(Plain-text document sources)
★ ★ ★ ★
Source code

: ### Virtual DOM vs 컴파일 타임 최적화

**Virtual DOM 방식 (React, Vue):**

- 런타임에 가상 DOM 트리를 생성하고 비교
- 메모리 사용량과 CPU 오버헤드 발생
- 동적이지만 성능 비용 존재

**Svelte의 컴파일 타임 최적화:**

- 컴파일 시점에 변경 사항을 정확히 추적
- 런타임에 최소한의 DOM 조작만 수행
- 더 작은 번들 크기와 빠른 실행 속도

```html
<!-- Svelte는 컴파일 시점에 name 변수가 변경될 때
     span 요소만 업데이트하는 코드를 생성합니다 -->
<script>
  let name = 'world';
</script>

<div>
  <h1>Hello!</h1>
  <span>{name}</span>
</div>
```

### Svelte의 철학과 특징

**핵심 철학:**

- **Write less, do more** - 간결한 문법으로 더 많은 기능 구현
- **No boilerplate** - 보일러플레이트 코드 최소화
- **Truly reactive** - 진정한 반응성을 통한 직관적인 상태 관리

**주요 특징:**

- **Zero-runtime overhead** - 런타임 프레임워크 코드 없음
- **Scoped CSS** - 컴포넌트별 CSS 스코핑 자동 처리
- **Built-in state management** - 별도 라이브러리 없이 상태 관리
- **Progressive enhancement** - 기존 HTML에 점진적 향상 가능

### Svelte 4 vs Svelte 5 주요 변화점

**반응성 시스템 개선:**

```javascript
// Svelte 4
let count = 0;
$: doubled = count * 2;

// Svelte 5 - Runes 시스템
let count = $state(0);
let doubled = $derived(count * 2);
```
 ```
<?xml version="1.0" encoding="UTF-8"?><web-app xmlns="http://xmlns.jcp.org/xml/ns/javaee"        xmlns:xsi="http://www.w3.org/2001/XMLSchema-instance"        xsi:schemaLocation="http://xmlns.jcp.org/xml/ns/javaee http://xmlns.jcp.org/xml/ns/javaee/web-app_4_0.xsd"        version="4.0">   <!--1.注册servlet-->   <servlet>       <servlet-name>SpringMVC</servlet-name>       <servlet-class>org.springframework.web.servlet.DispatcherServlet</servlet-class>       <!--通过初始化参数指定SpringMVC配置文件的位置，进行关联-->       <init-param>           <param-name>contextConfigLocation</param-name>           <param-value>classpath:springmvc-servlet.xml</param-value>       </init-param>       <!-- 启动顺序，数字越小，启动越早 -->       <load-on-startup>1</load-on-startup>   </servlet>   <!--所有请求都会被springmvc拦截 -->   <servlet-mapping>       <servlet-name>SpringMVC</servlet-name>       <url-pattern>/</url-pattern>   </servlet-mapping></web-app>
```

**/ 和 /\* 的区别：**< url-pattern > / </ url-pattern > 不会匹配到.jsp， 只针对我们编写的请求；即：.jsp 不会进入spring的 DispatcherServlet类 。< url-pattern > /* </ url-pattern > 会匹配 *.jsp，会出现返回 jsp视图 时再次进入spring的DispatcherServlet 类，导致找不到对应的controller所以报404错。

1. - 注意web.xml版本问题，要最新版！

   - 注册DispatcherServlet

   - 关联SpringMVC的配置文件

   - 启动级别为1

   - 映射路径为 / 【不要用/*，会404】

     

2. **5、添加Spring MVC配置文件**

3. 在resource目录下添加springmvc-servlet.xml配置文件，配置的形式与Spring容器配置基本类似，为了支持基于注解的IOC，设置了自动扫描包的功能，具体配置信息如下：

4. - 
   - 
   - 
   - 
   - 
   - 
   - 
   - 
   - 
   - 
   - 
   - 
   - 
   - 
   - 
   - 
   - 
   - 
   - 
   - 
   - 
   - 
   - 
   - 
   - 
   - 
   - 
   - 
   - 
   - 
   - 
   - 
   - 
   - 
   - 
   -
★ ★ ★ ★
» **EXERCISE**
In the records above, how many lines include "count"? Give that number and nothing more.

» **EXERCISE OUTPUT**
4